What you should do:
Skip the images and restate every line of the records exactly.

Data provided:
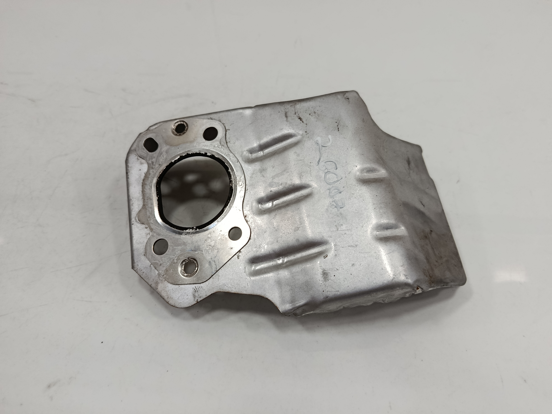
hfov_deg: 71.6
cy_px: 207
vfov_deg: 56.8
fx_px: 383
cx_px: 276
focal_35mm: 24
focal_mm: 5.24
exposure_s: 1/100
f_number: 1.7
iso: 679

Answer space:
hfov_deg: 71.6
cy_px: 207
vfov_deg: 56.8
fx_px: 383
cx_px: 276
focal_35mm: 24
focal_mm: 5.24
exposure_s: 1/100
f_number: 1.7
iso: 679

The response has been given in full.